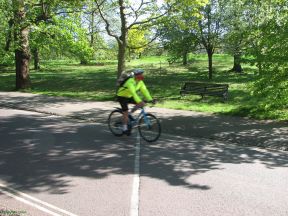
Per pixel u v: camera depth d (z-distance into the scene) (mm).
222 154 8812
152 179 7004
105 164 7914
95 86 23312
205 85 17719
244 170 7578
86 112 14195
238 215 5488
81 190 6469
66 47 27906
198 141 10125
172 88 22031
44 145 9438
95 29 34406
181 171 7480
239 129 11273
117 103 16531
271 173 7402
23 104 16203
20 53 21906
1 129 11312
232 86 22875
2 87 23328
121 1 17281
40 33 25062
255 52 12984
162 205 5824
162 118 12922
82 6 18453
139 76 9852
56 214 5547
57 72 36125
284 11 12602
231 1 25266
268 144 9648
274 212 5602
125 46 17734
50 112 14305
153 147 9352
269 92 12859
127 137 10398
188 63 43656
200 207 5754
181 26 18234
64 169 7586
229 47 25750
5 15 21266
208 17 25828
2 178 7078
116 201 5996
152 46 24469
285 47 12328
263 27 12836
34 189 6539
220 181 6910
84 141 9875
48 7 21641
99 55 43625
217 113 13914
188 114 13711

==

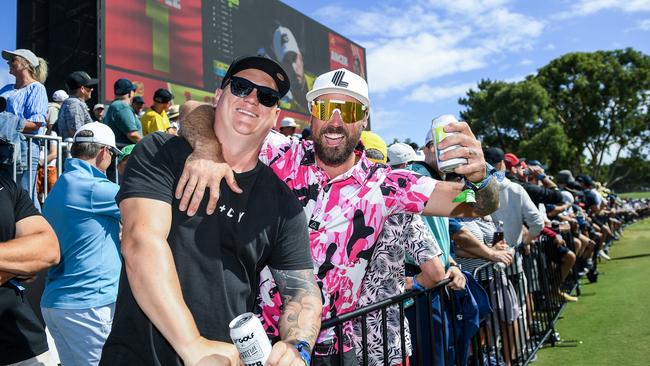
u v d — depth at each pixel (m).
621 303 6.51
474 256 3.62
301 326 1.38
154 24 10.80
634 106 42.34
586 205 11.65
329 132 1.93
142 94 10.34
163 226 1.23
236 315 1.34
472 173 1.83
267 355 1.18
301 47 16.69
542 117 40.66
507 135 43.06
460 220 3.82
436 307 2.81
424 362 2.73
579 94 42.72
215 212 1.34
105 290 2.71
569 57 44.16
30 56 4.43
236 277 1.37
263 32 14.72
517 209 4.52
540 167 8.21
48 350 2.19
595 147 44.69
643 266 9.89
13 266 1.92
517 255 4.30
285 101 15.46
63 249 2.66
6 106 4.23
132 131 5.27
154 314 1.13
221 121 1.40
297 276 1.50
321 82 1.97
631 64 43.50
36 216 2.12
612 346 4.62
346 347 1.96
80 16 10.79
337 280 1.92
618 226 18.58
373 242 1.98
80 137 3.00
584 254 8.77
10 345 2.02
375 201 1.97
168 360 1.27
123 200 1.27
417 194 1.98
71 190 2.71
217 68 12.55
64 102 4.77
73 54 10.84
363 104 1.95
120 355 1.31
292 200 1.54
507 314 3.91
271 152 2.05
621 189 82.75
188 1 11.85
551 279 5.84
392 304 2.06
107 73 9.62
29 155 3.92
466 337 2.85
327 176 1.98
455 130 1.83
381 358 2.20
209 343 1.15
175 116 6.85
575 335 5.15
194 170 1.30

> DIRECTIONS: The line above containing "40 33 25062", the line containing "188 114 13711", and every line between them are to be transcribed exactly; no other line is wanted.

> TASK RESPONSE:
40 33 25062
255 52 12984
162 205 5824
162 118 12922
82 6 18453
139 76 9852
56 214 5547
57 72 36125
284 11 12602
231 1 25266
268 144 9648
274 212 5602
125 46 17734
50 112 14305
153 147 9352
269 92 12859
127 137 10398
188 63 43656
200 207 5754
181 26 18234
64 169 7586
229 47 25750
5 15 21266
208 17 25828
2 178 7078
116 201 5996
152 46 24469
285 47 12328
263 27 12836
34 189 6539
220 181 6910
84 141 9875
48 7 21641
99 55 43625
217 113 13914
188 114 13711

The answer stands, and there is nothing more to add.